- Alabama school administrators who participated in the National Association of Elementary School Principals’ Pre-K-3 Leadership Academy pilot say the training — which includes face-to-face sessions, online learning and a capstone project — improved their ability to serve students with the greatest needs, according to an evaluation conducted by the Southern Regional Education Board.
- “Academy completers said that it made them more aware of the needs of students; more aware of research and literature that could help their teachers; it gave them more instructional strategies to share with their teachers,” wrote Jon Schmidt-Davis, director of SREB’s Learning-Centered Leadership Program.
- After participating, the principals also reported providing more joint professional development for teachers from early childhood and the early grades, and said they were doing more to “make schools a hub for Pre-K-3 learning for families and communities.” They reported the least growth in providing personalized learning environments in those grades, and Schmidt-Davis recommends the academy add an on-site coaching visit to the program.

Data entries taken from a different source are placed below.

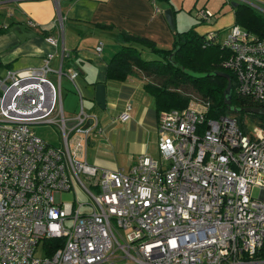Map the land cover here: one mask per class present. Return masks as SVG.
Instances as JSON below:
<instances>
[{
  "label": "built area",
  "instance_id": "built-area-1",
  "mask_svg": "<svg viewBox=\"0 0 264 264\" xmlns=\"http://www.w3.org/2000/svg\"><path fill=\"white\" fill-rule=\"evenodd\" d=\"M221 43L237 95L264 104V37L234 23ZM64 55L57 67L49 53L0 77V264H264V129L208 117L207 104L191 99L159 113L157 158L141 155L127 171L98 167L86 152L104 128L83 109L78 71L64 72ZM63 76L79 96L74 116L63 110ZM35 124L57 126L62 145L47 144ZM75 183L91 197L87 211L61 199Z\"/></svg>",
  "mask_w": 264,
  "mask_h": 264
},
{
  "label": "crops",
  "instance_id": "crops-1",
  "mask_svg": "<svg viewBox=\"0 0 264 264\" xmlns=\"http://www.w3.org/2000/svg\"><path fill=\"white\" fill-rule=\"evenodd\" d=\"M163 8L152 0H0V77L9 69L40 65L49 53L55 54L52 65L57 67L64 51L62 69L67 74L78 71L75 84L85 111L98 113L101 108L94 99L95 85L103 83L105 87V107L101 110H106V117L101 120L97 114L104 133L91 138L87 162L127 171L139 156H151L153 141L157 150L158 115L154 98L143 89L146 78L141 72L114 82L106 80L105 71L121 47L122 31L162 45L171 39L169 30L172 34L173 30L166 23ZM47 36L57 38V46L49 43ZM99 43L102 46L97 51ZM127 106L129 118L117 119Z\"/></svg>",
  "mask_w": 264,
  "mask_h": 264
},
{
  "label": "trees",
  "instance_id": "trees-1",
  "mask_svg": "<svg viewBox=\"0 0 264 264\" xmlns=\"http://www.w3.org/2000/svg\"><path fill=\"white\" fill-rule=\"evenodd\" d=\"M251 9L246 3L237 4L234 23L262 38L264 17ZM208 32L199 34L194 28L182 32L173 30V45L164 49L148 38L122 31L121 47L106 67V80L122 82L139 71L146 78L143 89L154 98L157 115L172 108L182 109L189 100L198 99L207 104L208 117L231 115L236 117L242 129L246 127V120H251L264 129V115L244 111L245 107L264 104L237 95L235 76L224 65L229 51L222 46L218 30H214L213 39L207 38ZM142 50L149 51L155 58H143ZM219 73H226L231 79L230 108L224 102L227 79ZM62 241L51 239L48 245H60ZM51 252L52 249H48L46 254Z\"/></svg>",
  "mask_w": 264,
  "mask_h": 264
},
{
  "label": "rangeland",
  "instance_id": "rangeland-1",
  "mask_svg": "<svg viewBox=\"0 0 264 264\" xmlns=\"http://www.w3.org/2000/svg\"><path fill=\"white\" fill-rule=\"evenodd\" d=\"M156 7L163 8L162 13L165 9L171 8L173 10L175 28L177 32H182L188 28H194L195 31L199 34L206 33L209 30H217L219 32V39L224 40L227 34L230 31V27L234 24V9L237 4L243 3L240 0H152ZM248 3H253L256 6H250L252 11L260 14L264 17V0H245ZM236 4V5H235ZM235 5V6H234ZM248 5V4H247ZM204 8L209 13L213 14L214 16L207 20L201 21L197 18V10ZM164 16V14H163ZM165 18V16H164ZM166 20V19H165ZM167 23V22H166ZM170 29V28H169ZM170 31L171 39L167 42L162 44H156L158 47L169 49L173 45V34ZM143 58L150 59L155 58V56L150 53L149 51L143 52ZM62 103L64 112L66 114L76 112L77 114L79 110V101L77 98V91L74 89L72 84L63 77L62 78ZM86 108V102L84 104ZM78 108V110H77ZM101 120H104L106 117V110L98 109V113ZM108 116V115H107ZM109 117V116H108ZM247 129L252 132L253 129L256 127V123L251 120H246ZM35 133L41 137L47 144L51 146H61L62 145V137L60 130L57 126L53 124H35L31 126ZM152 157L157 158V150H156V143L153 141L152 144V151L150 154ZM259 193V189L254 187L251 195L253 197H257ZM62 201L72 202V201H79L83 203L82 210L87 211L89 210V205L91 201V197L84 192L77 183L74 184V192L64 191L61 195ZM36 256L42 257L44 256V251L42 246L39 245L38 251L36 252Z\"/></svg>",
  "mask_w": 264,
  "mask_h": 264
},
{
  "label": "water",
  "instance_id": "water-1",
  "mask_svg": "<svg viewBox=\"0 0 264 264\" xmlns=\"http://www.w3.org/2000/svg\"><path fill=\"white\" fill-rule=\"evenodd\" d=\"M236 5V4H235ZM234 5V6H235ZM163 14L165 16V19L169 25V27L174 30L175 28V22H174V16H173V10L171 8H167L163 11ZM226 77L227 79V86L224 91V102L227 105V107H231V79L230 76L226 73H219ZM95 102L96 104L103 109L105 107V87L103 83H97L95 85ZM244 111L254 113V114H260L264 115V106H248L244 108Z\"/></svg>",
  "mask_w": 264,
  "mask_h": 264
}]
</instances>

As schools increase efforts to meet 3rd grade reading targets, and build on the benefits of more children arriving to school with preschool experience, a variety of organizations providing professional development have responded with opportunities focusing specifically on increasing principals’ understanding of recommended early-childhood practices.
“The field-wide move toward focusing on birth through age 8 has prompted more intentional discussion of what is the ‘through-8’ side,” Kristie Kauerz, director of the National P-3 Center — formerly at the University of Washington and now at the University of Colorado, Denver — said in an interview. “We’re starting to see so many more programs crop up.”
For the 10-month P-3 Executive Leadership Certificate Program she's offered school and early learning leaders in Washington, she found a few elements to be important. First, she said, principals — not other building-level administrators — were required to be involved. Second, they had to participate with someone from the early-childhood field so the experience is “not just principals getting smarter about early learning, but developing relationships and trust” with those who focus on young children. Finally, she said principals are so busy that they need such programs to be “worth something.” Kauerz was able to work with the state so principals could earn 10 credit hours toward their recertification when they complete the program.